§ **WORK INSTRUCTIONS**:
Once you reach the line containing "Figure 1: Cognitive" in the entries below, write out that line and each one after it down to the line containing "Fig. 4. Detail", exactly and with nothing added.

§ **SOURCE DATA**:
——

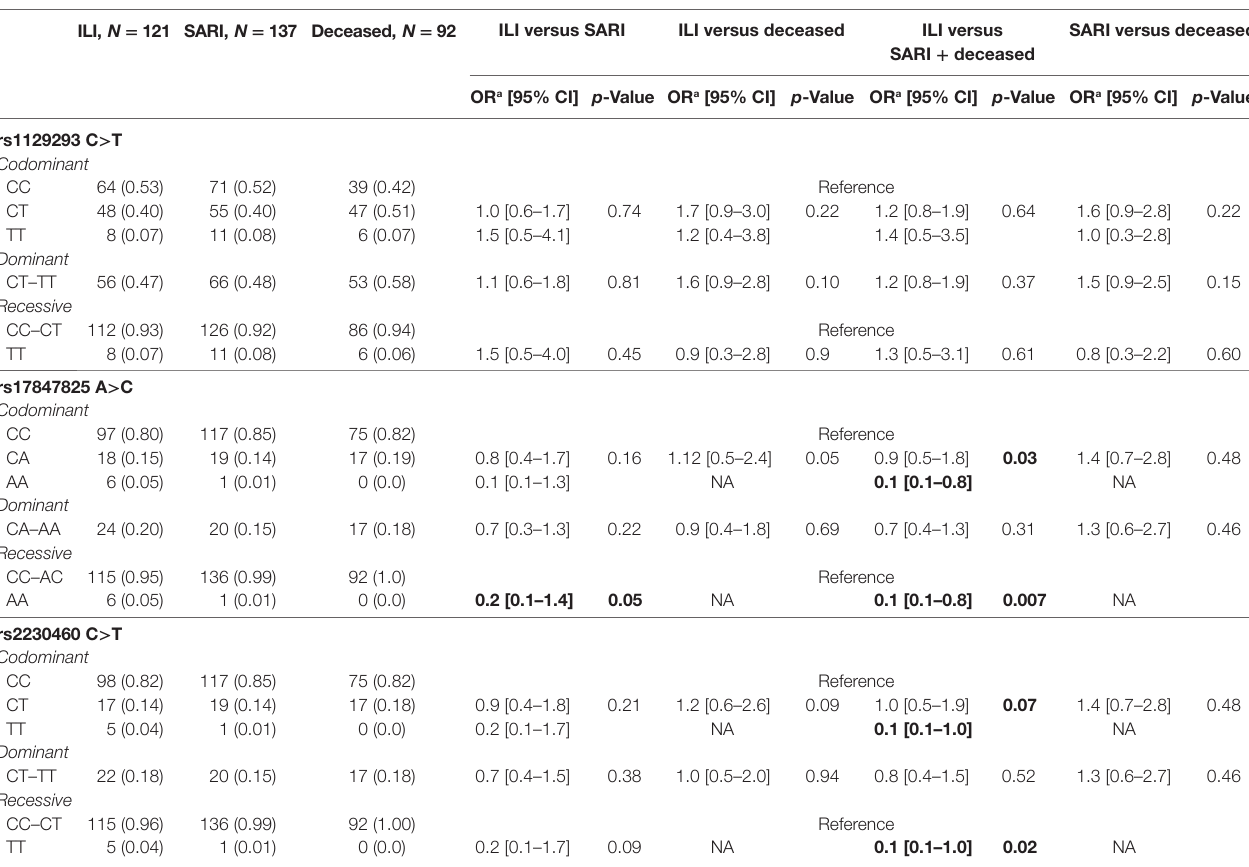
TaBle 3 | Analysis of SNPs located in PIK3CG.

——

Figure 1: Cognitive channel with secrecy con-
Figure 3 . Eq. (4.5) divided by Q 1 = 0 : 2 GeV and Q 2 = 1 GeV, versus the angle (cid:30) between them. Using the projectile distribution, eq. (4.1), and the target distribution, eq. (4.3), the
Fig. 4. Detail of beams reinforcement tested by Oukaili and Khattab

——

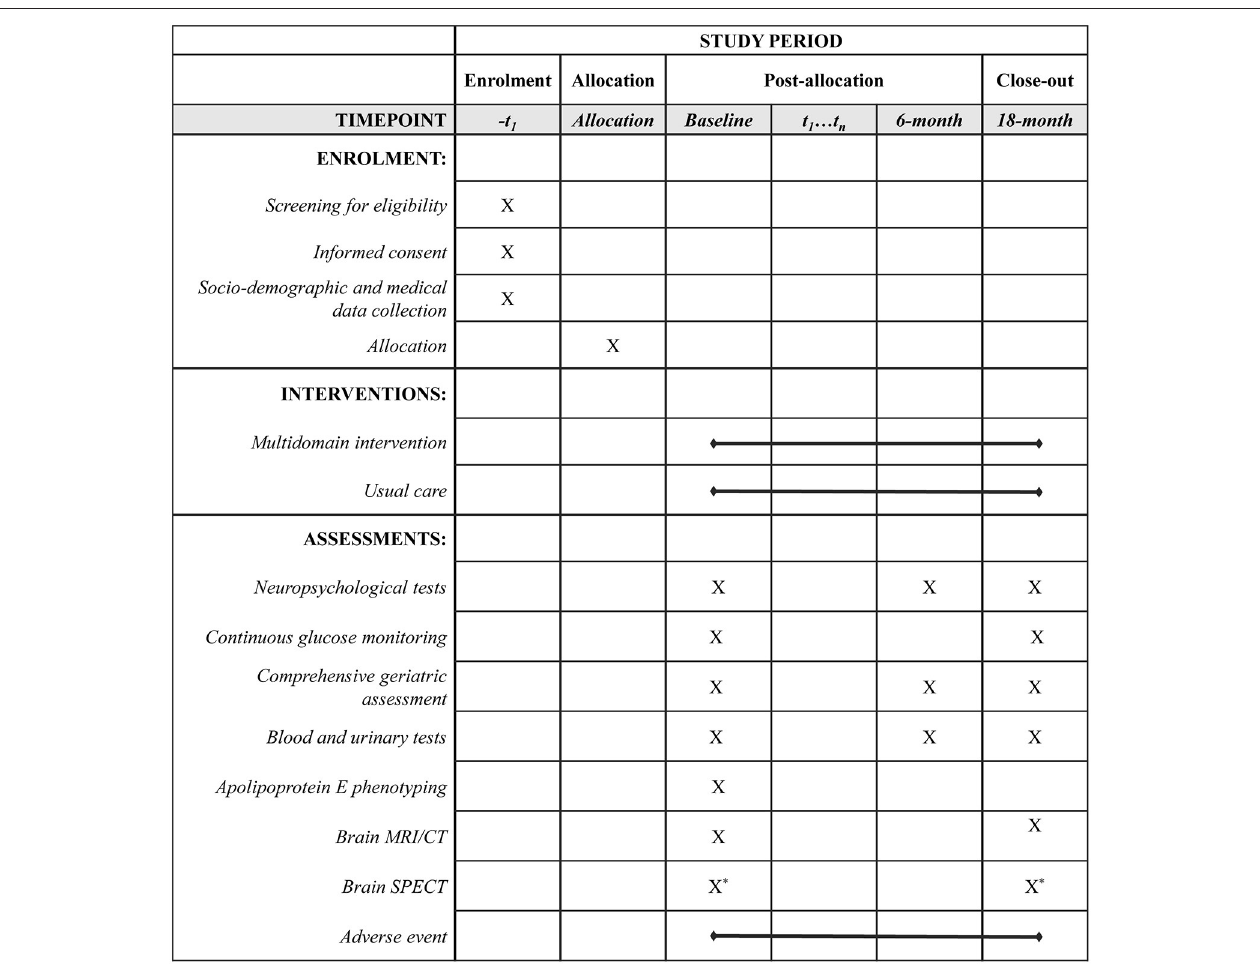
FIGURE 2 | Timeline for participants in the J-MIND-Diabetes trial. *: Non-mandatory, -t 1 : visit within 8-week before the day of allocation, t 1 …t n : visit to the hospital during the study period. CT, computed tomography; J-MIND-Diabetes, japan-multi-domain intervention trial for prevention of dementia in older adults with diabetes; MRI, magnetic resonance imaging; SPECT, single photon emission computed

——

§ **SOLUTION FOR THIS TASK**:
Figure 1: Cognitive channel with secrecy con-
Figure 3 . Eq. (4.5) divided by Q 1 = 0 : 2 GeV and Q 2 = 1 GeV, versus the angle (cid:30) between them. Using the projectile distribution, eq. (4.1), and the target distribution, eq. (4.3), the
Fig. 4. Detail of beams reinforcement tested by Oukaili and Khattab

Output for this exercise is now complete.